Set tasks –
A) Repeat the passage of the article on Donald Trump's first week as President-elect, starting at "It’s been one" and ending at "character and welcome.".
B) Answer these questions using the article on Donald Trump's first week as President-elect:
(i) In what place did Trump give his victory speech?
(ii) At what time did Trump tweet his reversal of opinion about the protesters?
(iii) Which cable news network is Trump said to be especially obsessed with?
C) Using the article on Donald Trump's first week as President-elect, decide whether each statement agrees with it:
(i) Trump brought his press pool with him to Washington.
(ii) Trump's meeting with President Obama was scheduled for longer than ten or fifteen minutes.
(iii) The article says access journalism will better serve the public interest.

## Start Document

Rabu, 23 November 2016

Donald Trump's First, Alarming Week as President-Elect - The New Yorker

Donald Trump's First, Alarming Week as President-Elect - The New Yorker
Donald Trump’s motorcade and security staff outside the “21” Club, in New York City, after he told his press pool that he would not be leaving his residence but then went to the restaurant. Donald Trump’s motorcade and security staff outside the “21” Club, in New York City, after he told his press pool that he would not be leaving his residence but then went to the restaurant. Credit PHOTOGRAPH BY CAROLYN KASTER / AP

It’s been one week since an unusually subdued Donald Trump gave his victory speech in Manhattan. “For those who have chosen not to support me in the past—of which there were a few people,” Trump said, eliciting laughter from the crowd of ecstatic supporters wearing red Make America Great Again hats, “I’m reaching out to you for your guidance and your help so that we can work together and unify our great country.” After running a campaign defined more by whom and what he opposed, Trump’s remarks were out of character and welcome.

A week later, those words seem hollow. The first sign that our easily distracted President-elect remained unchanged from the campaign came on Thursday. For twenty-four hours, Trump had shown some restraint. His victory speech raised hopes that, despite the evidence of his behavior on the campaign trail, he might be capable of magnanimity. His appearance with President Obama the following day was similarly restrained, but it was marred by the fact that he refused to bring his press pool with him to Washington, and by a lie he told in his second sentence spoken in the Oval Office: “This was a meeting that was going to last for maybe ten or fifteen minutes.” It was actually scheduled for much longer. Just after 9 P.M., back in Trump Tower, the President-elect tweeted about his frustrations with protesters and the news media: “Just had a very open and successful presidential election. Now professional protesters, incited by the media, are protesting. Very unfair!”

Some saw the tweet as self-pitying and pathetic. Others saw it as a frightening attack on the First Amendment by the man who will soon swear to defend the Constitution. Either way, as his first substantive public comment since his election, it was widely rebuked. At 6:14 A.M., clearly sensing the building outrage, he tweeted a reversal of opinion: “Love the fact that the small groups of protesters last night have passion for our great country. We will all come together and be proud!” If there is a lesson here, it may be that Trump still cares about élite opinion. He is obsessed with cable news, especially CNN, and the major newspapers, especially the Times, and their coverage might be able to influence his antidemocratic behavior. For those covering Trump, the lesson is that adversarial journalism, not access journalism, will better serve the public interest.

## End Document
## Start Rows

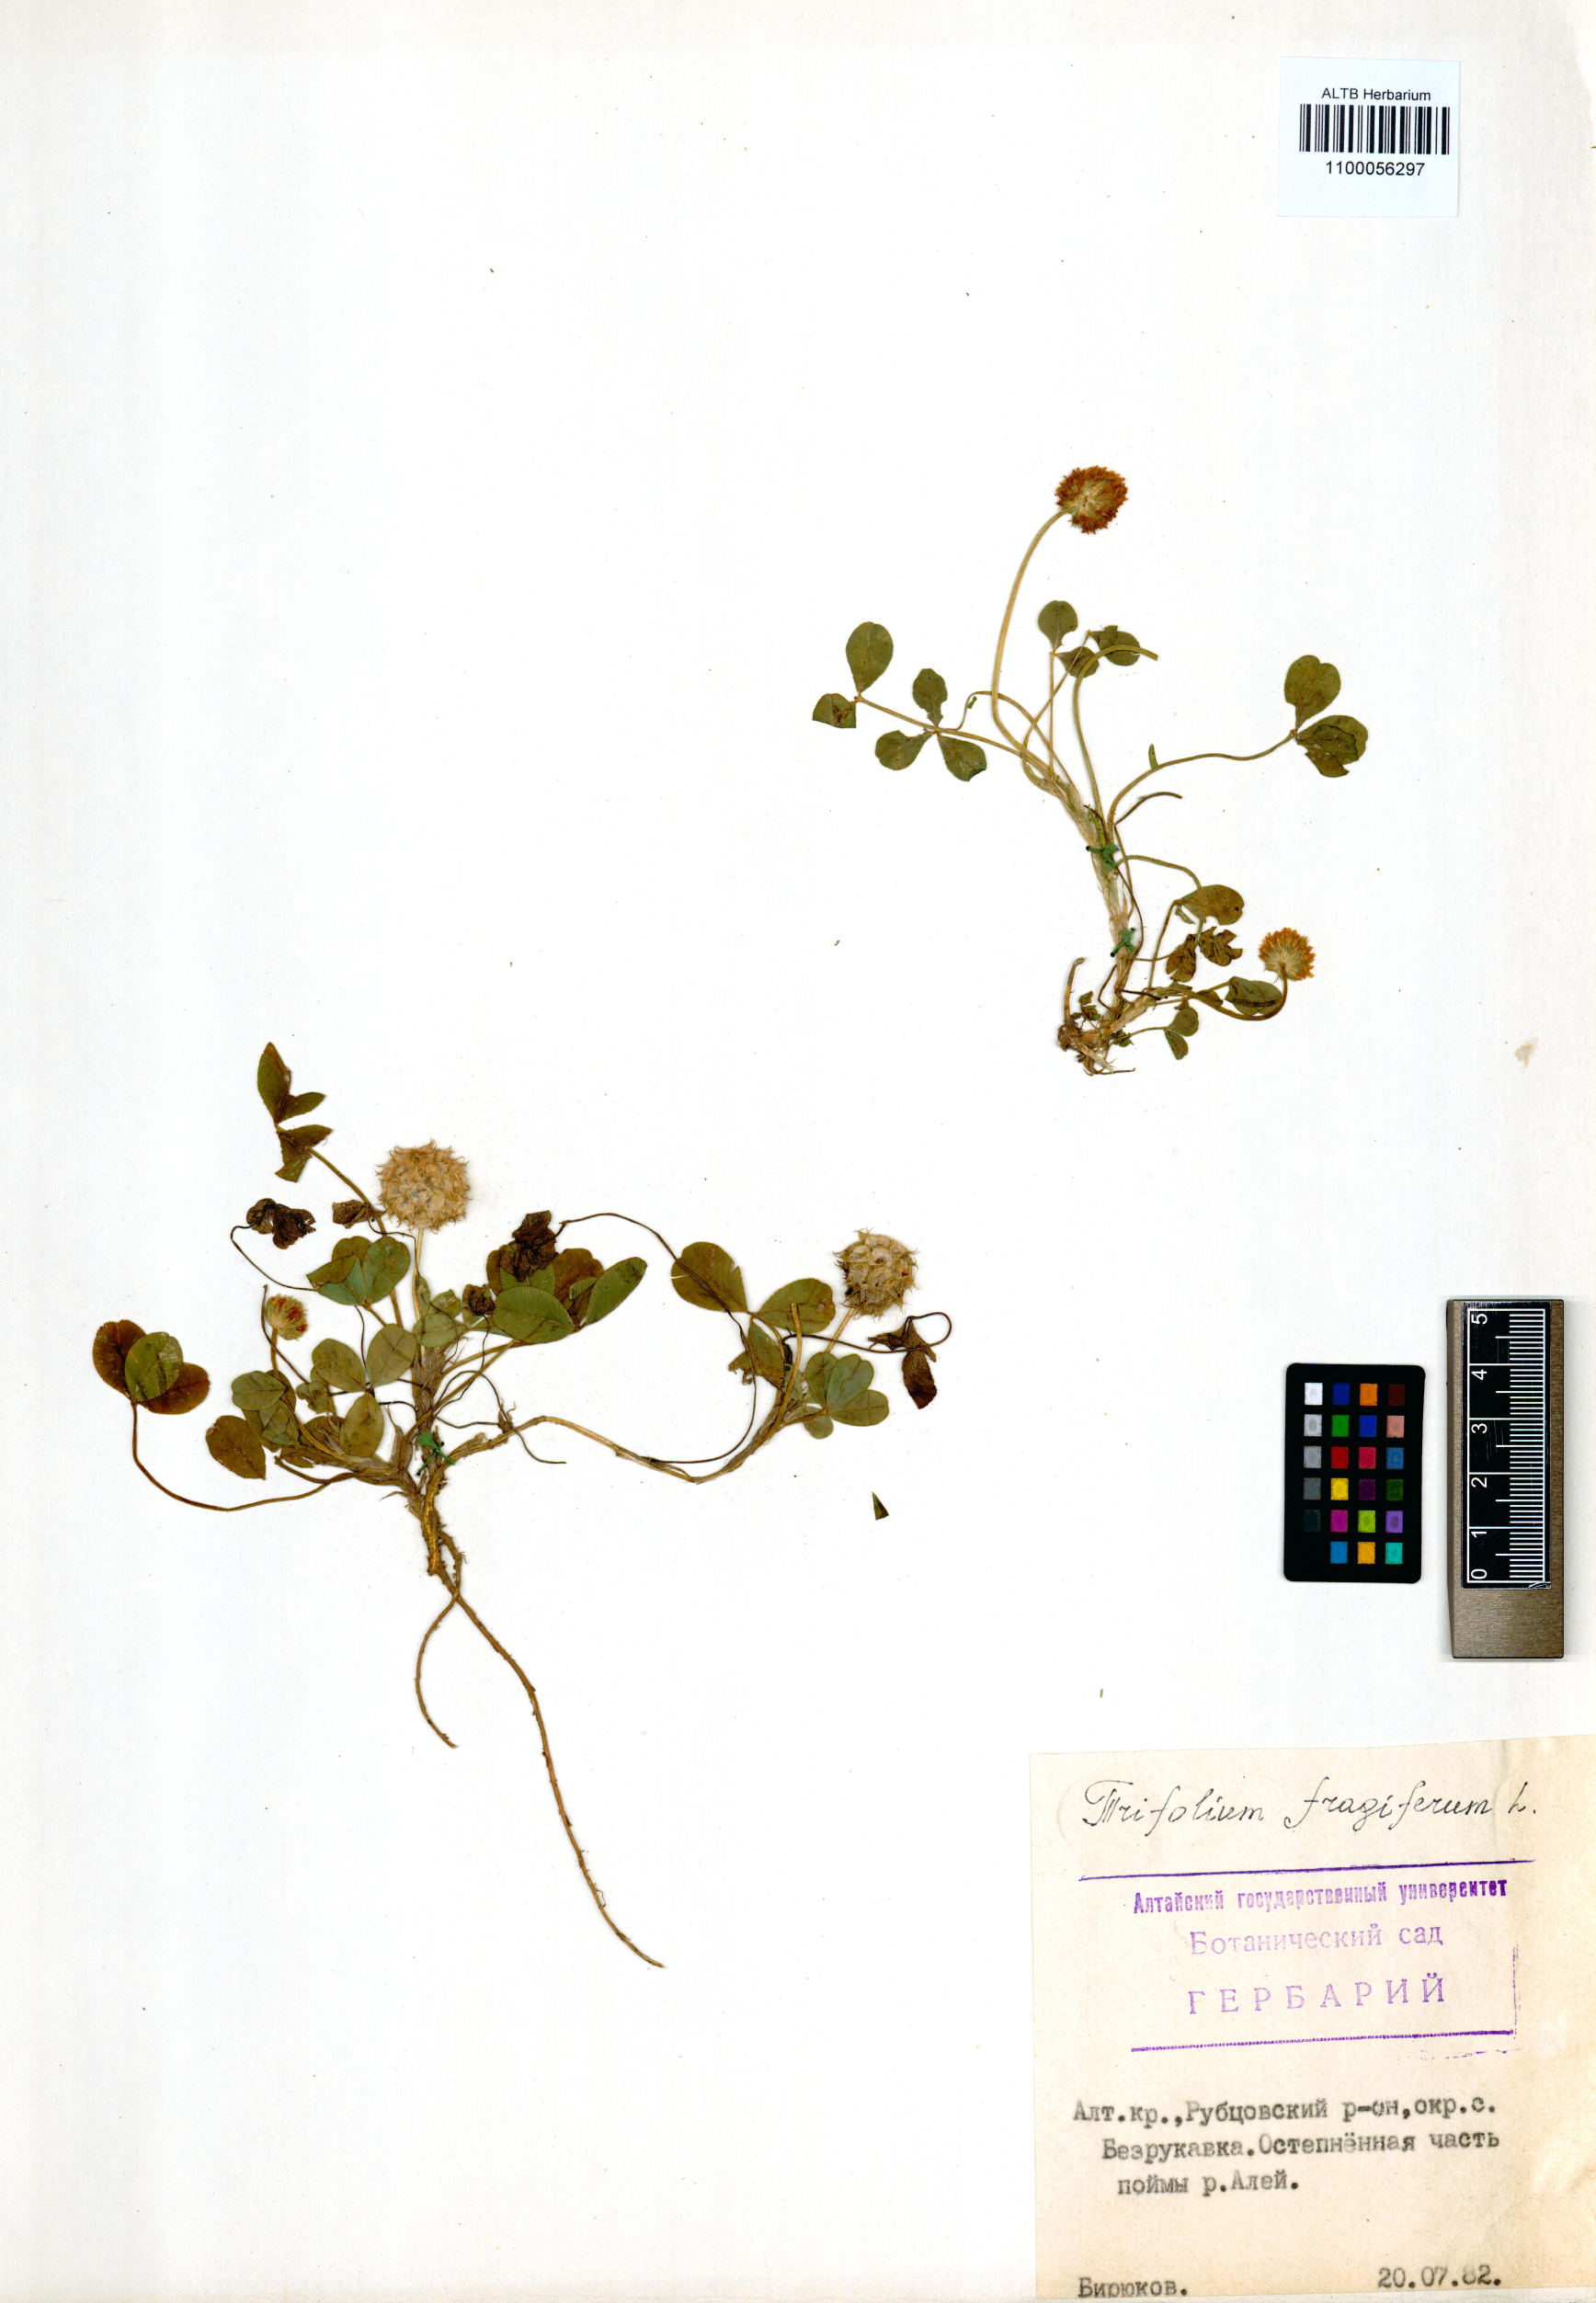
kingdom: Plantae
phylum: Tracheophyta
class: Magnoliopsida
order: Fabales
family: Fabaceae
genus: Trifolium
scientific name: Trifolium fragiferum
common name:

## End Rows

The answers –
A)
It’s been one week since an unusually subdued Donald Trump gave his victory speech in Manhattan. “For those who have chosen not to support me in the past—of which there were a few people,” Trump said, eliciting laughter from the crowd of ecstatic supporters wearing red Make America Great Again hats, “I’m reaching out to you for your guidance and your help so that we can work together and unify our great country.” After running a campaign defined more by whom and what he opposed, Trump’s remarks were out of character and welcome.

B)
(i) Manhattan
(ii) 6:14 A.M.
(iii) CNN

C)
(i) No: "he refused to bring his press pool with him to Washington"
(ii) Yes: "It was actually scheduled for much longer."
(iii) No: "adversarial journalism, not access journalism, will better serve the public interest"